= Beginning of Section =

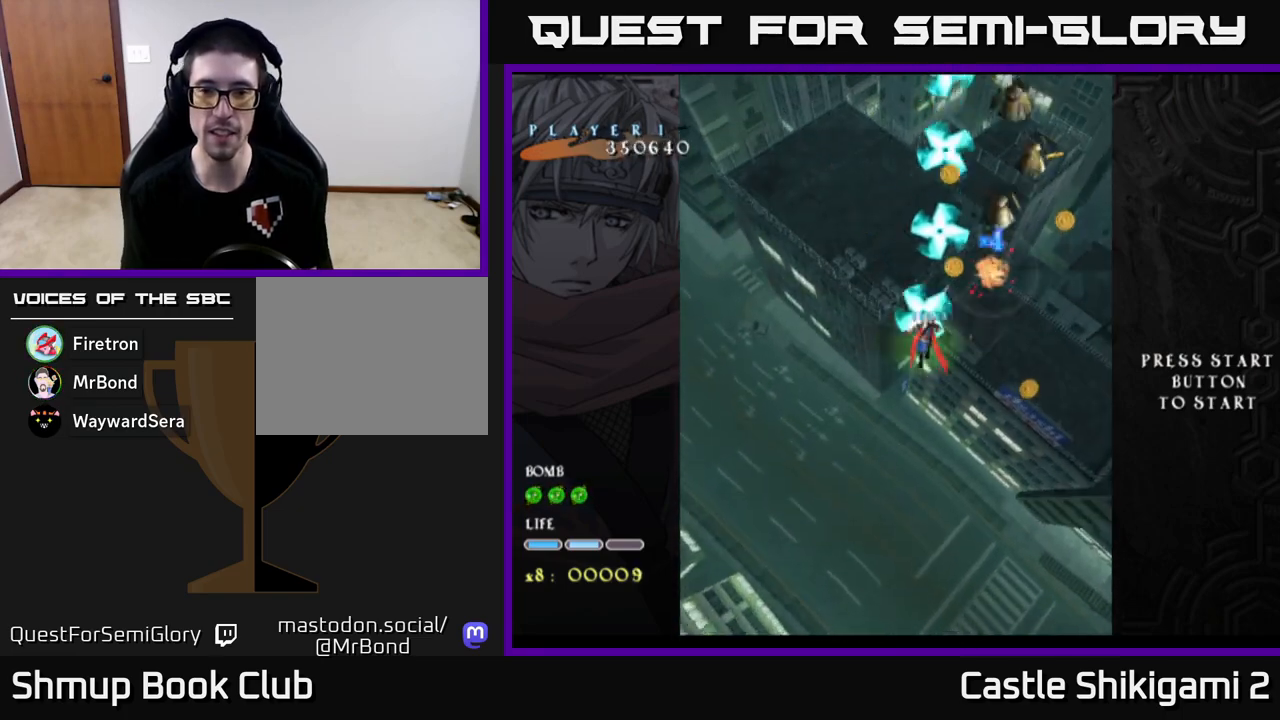
{"buttons": [], "left_stick": "left", "events": [[17, "X", "down"], [100, "left_stick", "right"], [117, "X", "up"], [167, "left_stick", "up-right"], [217, "X", "down"], [300, "X", "up"], [367, "left_stick", "center"], [383, "X", "down"], [433, "left_stick", "left"], [483, "X", "up"]]}
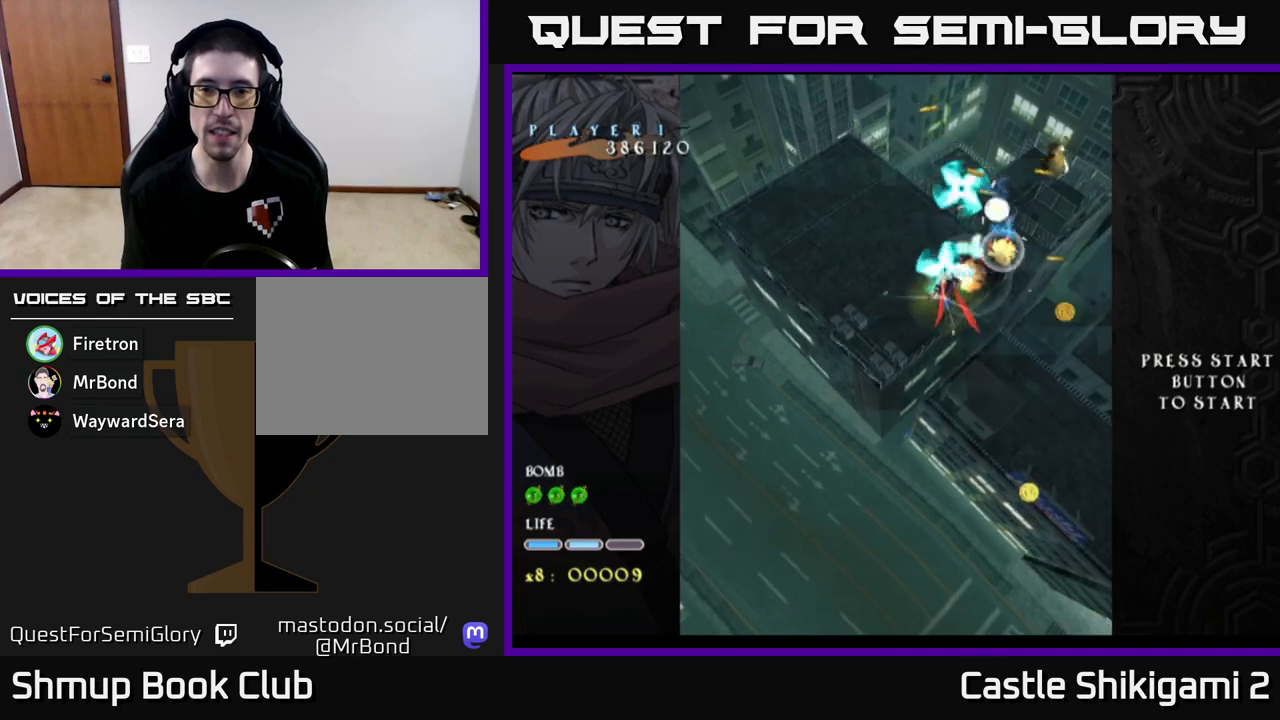
{"buttons": ["X"], "left_stick": "down-right", "events": [[67, "X", "down"], [67, "left_stick", "center"], [167, "X", "up"], [250, "X", "down"], [367, "X", "up"], [367, "left_stick", "down-right"], [433, "X", "down"]]}
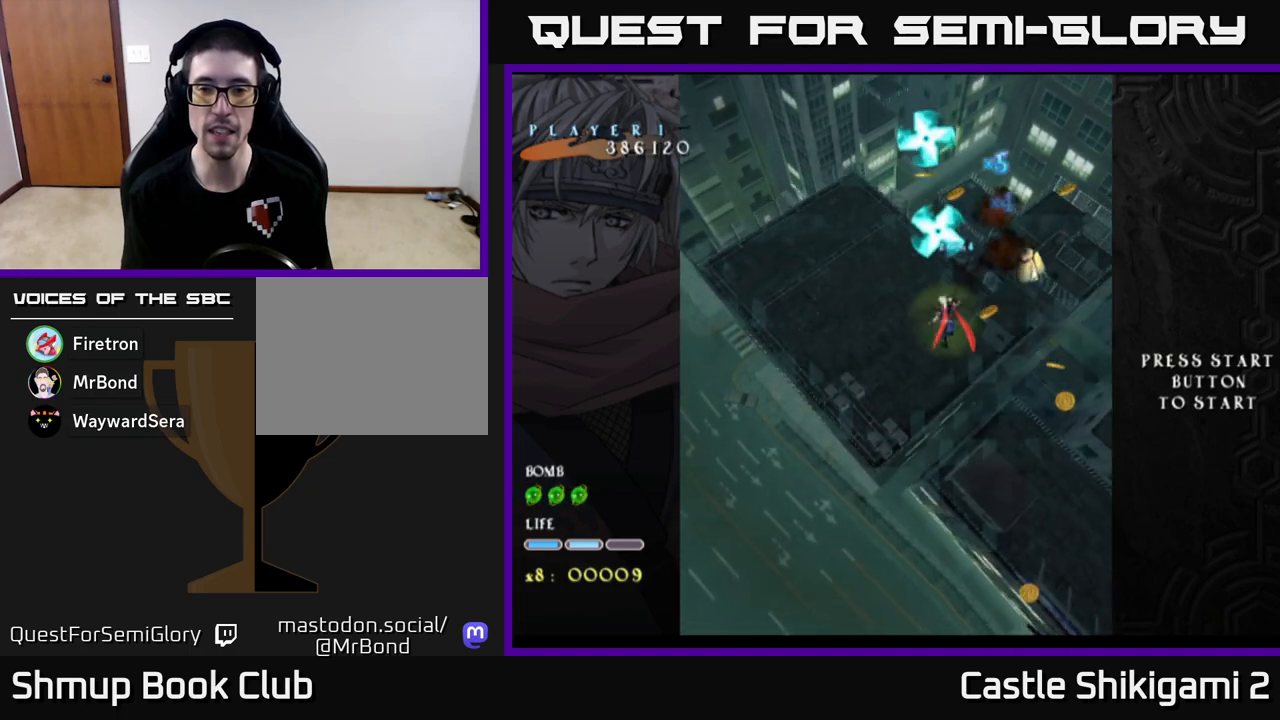
{"buttons": ["X"], "left_stick": "up", "events": [[33, "X", "up"], [117, "X", "down"], [167, "left_stick", "down-left"], [233, "X", "up"], [300, "X", "down"], [367, "left_stick", "left"], [417, "X", "up"], [483, "X", "down"], [483, "left_stick", "up"]]}
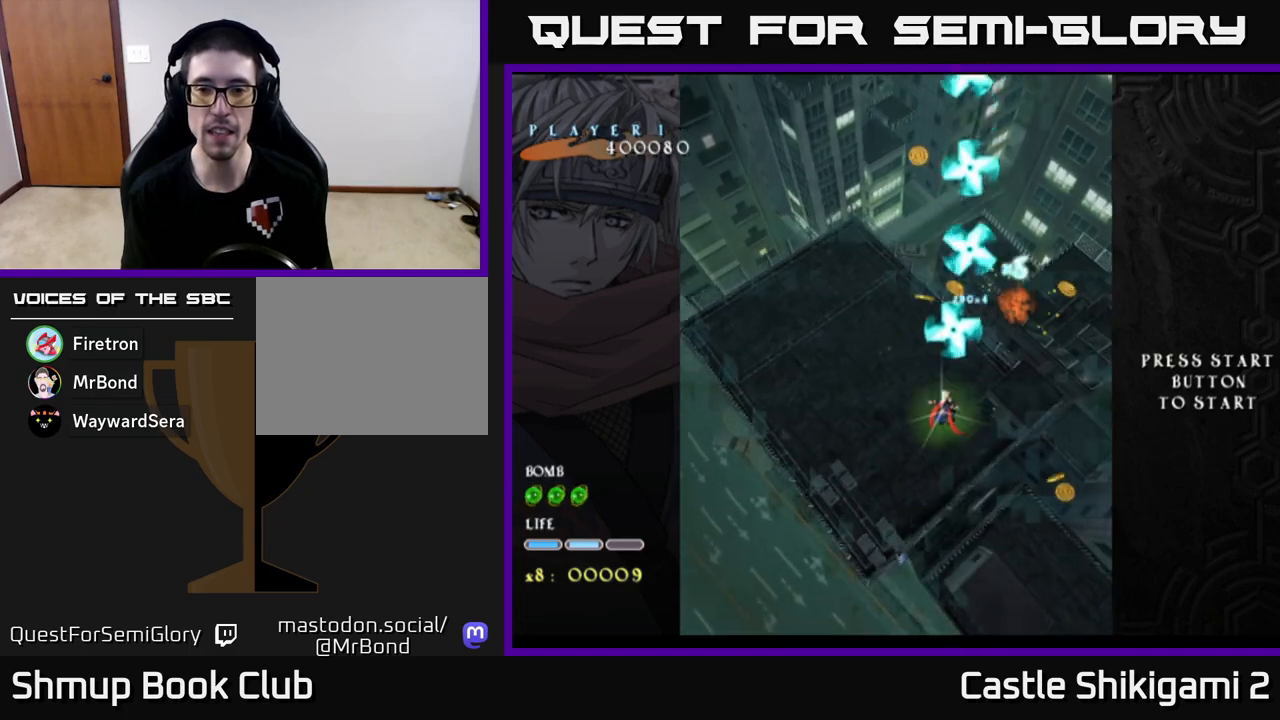
{"buttons": [], "left_stick": "left", "events": [[100, "X", "up"], [117, "left_stick", "up-right"], [200, "X", "down"], [283, "X", "up"], [350, "left_stick", "up-left"], [383, "X", "down"], [467, "left_stick", "left"], [483, "X", "up"]]}
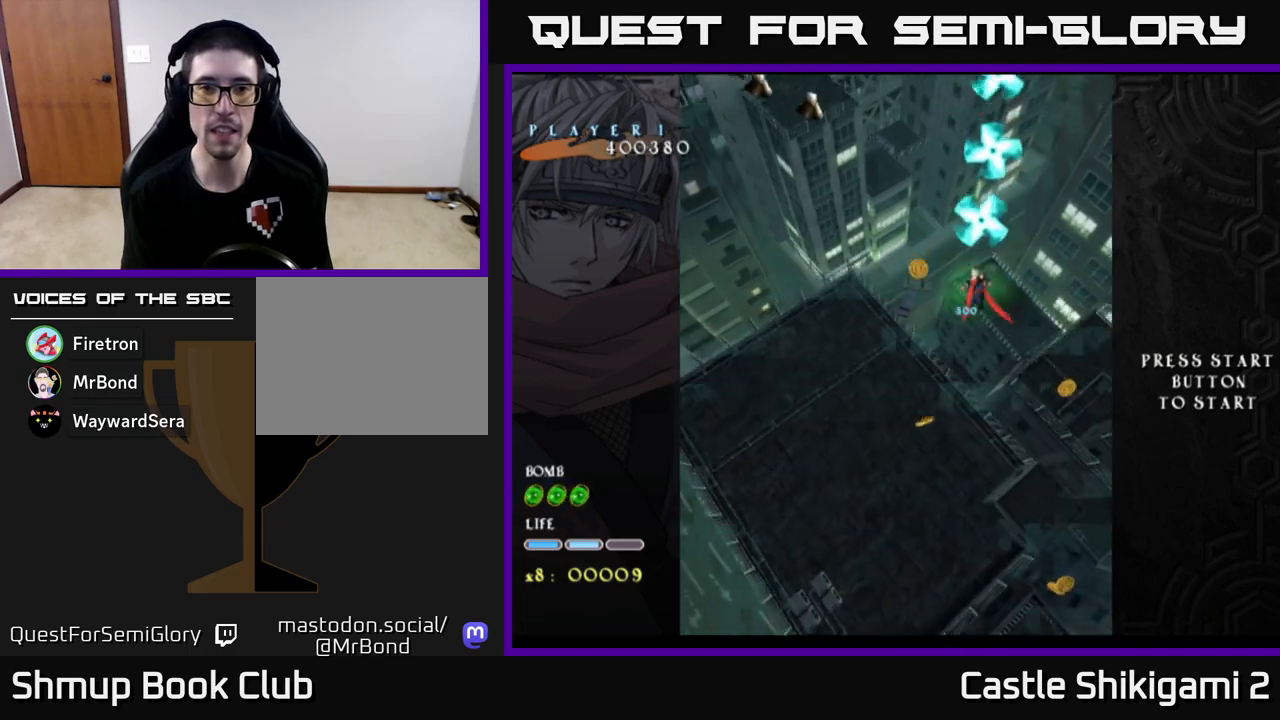
{"buttons": ["X"], "left_stick": "up", "events": [[67, "X", "down"], [167, "X", "up"], [267, "X", "down"], [267, "left_stick", "up"], [367, "X", "up"], [450, "X", "down"]]}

= End of Section =

● **The task**: What's needed is an exact retyping of the records, pictures excluded.

● **Task output**:
{"buttons": [], "left_stick": "left", "events": [[17, "X", "down"], [100, "left_stick", "right"], [117, "X", "up"], [167, "left_stick", "up-right"], [217, "X", "down"], [300, "X", "up"], [367, "left_stick", "center"], [383, "X", "down"], [433, "left_stick", "left"], [483, "X", "up"]]}
{"buttons": ["X"], "left_stick": "down-right", "events": [[67, "X", "down"], [67, "left_stick", "center"], [167, "X", "up"], [250, "X", "down"], [367, "X", "up"], [367, "left_stick", "down-right"], [433, "X", "down"]]}
{"buttons": ["X"], "left_stick": "up", "events": [[33, "X", "up"], [117, "X", "down"], [167, "left_stick", "down-left"], [233, "X", "up"], [300, "X", "down"], [367, "left_stick", "left"], [417, "X", "up"], [483, "X", "down"], [483, "left_stick", "up"]]}
{"buttons": [], "left_stick": "left", "events": [[100, "X", "up"], [117, "left_stick", "up-right"], [200, "X", "down"], [283, "X", "up"], [350, "left_stick", "up-left"], [383, "X", "down"], [467, "left_stick", "left"], [483, "X", "up"]]}
{"buttons": ["X"], "left_stick": "up", "events": [[67, "X", "down"], [167, "X", "up"], [267, "X", "down"], [267, "left_stick", "up"], [367, "X", "up"], [450, "X", "down"]]}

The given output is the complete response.